#### Prompt:
Repeat, exactly as written, the lines of the records below from the first through the line with "pancreatic cancer (adenocarcinoma)", but none past it.

(Task material)

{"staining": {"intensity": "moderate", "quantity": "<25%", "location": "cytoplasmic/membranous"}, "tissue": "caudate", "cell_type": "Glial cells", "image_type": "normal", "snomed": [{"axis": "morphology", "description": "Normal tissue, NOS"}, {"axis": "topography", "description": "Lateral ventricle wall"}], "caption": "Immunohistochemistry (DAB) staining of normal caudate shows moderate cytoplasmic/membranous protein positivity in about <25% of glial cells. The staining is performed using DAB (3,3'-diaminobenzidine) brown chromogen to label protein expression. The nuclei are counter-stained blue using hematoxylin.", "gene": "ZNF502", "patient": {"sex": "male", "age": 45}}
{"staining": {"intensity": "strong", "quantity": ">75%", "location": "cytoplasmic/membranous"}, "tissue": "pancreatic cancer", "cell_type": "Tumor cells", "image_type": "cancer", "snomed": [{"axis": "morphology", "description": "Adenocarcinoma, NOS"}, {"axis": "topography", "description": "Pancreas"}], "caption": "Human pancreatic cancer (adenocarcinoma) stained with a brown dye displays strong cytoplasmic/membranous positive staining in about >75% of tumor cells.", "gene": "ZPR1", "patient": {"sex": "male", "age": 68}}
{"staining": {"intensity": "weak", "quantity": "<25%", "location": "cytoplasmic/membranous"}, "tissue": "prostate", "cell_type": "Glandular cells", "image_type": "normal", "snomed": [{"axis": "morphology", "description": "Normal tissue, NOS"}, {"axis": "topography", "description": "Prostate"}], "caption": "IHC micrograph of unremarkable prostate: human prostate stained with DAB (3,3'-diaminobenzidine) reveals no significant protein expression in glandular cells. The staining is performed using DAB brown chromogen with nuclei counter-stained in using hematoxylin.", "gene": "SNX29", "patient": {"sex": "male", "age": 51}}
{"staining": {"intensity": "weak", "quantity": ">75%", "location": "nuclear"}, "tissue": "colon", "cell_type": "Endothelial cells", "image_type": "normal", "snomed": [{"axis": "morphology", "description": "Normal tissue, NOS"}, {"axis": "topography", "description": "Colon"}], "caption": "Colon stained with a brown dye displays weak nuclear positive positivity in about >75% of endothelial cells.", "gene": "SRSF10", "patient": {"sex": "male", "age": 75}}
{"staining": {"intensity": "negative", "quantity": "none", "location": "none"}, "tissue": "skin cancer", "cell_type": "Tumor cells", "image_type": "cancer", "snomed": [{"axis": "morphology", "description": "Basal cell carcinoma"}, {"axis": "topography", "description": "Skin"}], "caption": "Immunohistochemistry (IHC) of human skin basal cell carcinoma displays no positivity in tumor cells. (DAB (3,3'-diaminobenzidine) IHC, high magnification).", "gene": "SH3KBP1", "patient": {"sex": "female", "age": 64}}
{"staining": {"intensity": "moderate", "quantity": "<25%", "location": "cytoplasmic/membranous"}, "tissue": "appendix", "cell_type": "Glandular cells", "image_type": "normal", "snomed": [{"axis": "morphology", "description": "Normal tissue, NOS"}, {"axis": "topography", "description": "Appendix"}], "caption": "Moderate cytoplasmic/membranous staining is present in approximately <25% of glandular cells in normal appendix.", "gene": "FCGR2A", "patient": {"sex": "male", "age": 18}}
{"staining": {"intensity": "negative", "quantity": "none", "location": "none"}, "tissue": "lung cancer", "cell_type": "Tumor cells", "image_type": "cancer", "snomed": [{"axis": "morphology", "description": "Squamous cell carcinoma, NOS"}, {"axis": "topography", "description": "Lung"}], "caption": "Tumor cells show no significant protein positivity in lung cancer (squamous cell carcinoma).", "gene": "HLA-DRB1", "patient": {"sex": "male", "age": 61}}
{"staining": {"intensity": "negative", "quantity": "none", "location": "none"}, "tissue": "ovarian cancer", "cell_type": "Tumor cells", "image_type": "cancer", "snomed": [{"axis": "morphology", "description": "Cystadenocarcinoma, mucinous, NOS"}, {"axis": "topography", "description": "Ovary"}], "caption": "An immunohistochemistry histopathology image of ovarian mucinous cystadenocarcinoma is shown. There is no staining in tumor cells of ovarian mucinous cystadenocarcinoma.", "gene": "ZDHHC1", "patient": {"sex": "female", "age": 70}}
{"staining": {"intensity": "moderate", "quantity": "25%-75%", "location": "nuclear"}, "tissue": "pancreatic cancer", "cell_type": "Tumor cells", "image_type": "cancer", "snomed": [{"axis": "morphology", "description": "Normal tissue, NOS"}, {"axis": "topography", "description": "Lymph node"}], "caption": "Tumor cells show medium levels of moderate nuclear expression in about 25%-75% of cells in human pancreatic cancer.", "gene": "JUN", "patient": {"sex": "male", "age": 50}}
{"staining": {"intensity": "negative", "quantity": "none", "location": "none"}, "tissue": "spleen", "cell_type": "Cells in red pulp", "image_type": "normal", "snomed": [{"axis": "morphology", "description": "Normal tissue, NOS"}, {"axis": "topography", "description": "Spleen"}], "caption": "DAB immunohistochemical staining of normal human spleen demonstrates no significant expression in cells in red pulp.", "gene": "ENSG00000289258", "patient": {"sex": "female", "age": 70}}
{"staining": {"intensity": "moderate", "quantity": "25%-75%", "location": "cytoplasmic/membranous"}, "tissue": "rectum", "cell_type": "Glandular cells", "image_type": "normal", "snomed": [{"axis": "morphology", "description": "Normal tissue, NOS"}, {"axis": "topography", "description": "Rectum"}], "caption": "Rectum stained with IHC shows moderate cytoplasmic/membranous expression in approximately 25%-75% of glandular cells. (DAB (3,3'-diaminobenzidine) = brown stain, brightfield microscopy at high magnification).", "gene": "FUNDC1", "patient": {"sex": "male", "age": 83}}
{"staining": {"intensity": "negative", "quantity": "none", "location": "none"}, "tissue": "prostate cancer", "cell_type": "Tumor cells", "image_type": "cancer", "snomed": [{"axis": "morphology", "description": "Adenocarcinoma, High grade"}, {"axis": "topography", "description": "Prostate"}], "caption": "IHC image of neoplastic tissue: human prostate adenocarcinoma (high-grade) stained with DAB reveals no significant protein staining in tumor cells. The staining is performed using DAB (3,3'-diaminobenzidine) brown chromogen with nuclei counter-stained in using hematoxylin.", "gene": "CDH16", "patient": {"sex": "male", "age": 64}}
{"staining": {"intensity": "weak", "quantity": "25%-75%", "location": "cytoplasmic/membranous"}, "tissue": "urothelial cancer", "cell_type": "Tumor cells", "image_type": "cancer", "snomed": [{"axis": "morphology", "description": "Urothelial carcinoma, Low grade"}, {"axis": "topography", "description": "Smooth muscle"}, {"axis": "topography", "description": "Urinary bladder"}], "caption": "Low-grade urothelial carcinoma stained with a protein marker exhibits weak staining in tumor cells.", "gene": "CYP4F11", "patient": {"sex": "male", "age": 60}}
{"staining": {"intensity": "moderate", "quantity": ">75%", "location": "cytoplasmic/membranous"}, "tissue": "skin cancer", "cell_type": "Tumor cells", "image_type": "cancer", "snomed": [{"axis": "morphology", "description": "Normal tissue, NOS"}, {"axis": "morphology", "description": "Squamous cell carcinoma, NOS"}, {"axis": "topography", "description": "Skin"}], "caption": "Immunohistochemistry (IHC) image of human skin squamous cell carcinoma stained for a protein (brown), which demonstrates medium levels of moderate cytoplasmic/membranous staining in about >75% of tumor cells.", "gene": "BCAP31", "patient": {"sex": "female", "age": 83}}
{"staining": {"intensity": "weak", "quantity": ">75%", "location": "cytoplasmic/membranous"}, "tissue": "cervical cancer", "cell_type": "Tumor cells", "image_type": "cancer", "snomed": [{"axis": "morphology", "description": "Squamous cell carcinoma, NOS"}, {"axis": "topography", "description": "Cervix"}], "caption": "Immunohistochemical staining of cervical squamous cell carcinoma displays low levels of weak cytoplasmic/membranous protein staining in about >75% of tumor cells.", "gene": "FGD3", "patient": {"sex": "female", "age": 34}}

(End Task material)

#### Final answer:
{"staining": {"intensity": "moderate", "quantity": "<25%", "location": "cytoplasmic/membranous"}, "tissue": "caudate", "cell_type": "Glial cells", "image_type": "normal", "snomed": [{"axis": "morphology", "description": "Normal tissue, NOS"}, {"axis": "topography", "description": "Lateral ventricle wall"}], "caption": "Immunohistochemistry (DAB) staining of normal caudate shows moderate cytoplasmic/membranous protein positivity in about <25% of glial cells. The staining is performed using DAB (3,3'-diaminobenzidine) brown chromogen to label protein expression. The nuclei are counter-stained blue using hematoxylin.", "gene": "ZNF502", "patient": {"sex": "male", "age": 45}}
{"staining": {"intensity": "strong", "quantity": ">75%", "location": "cytoplasmic/membranous"}, "tissue": "pancreatic cancer", "cell_type": "Tumor cells", "image_type": "cancer", "snomed": [{"axis": "morphology", "description": "Adenocarcinoma, NOS"}, {"axis": "topography", "description": "Pancreas"}], "caption": "Human pancreatic cancer (adenocarcinoma) stained with a brown dye displays strong cytoplasmic/membranous positive staining in about >75% of tumor cells.", "gene": "ZPR1", "patient": {"sex": "male", "age": 68}}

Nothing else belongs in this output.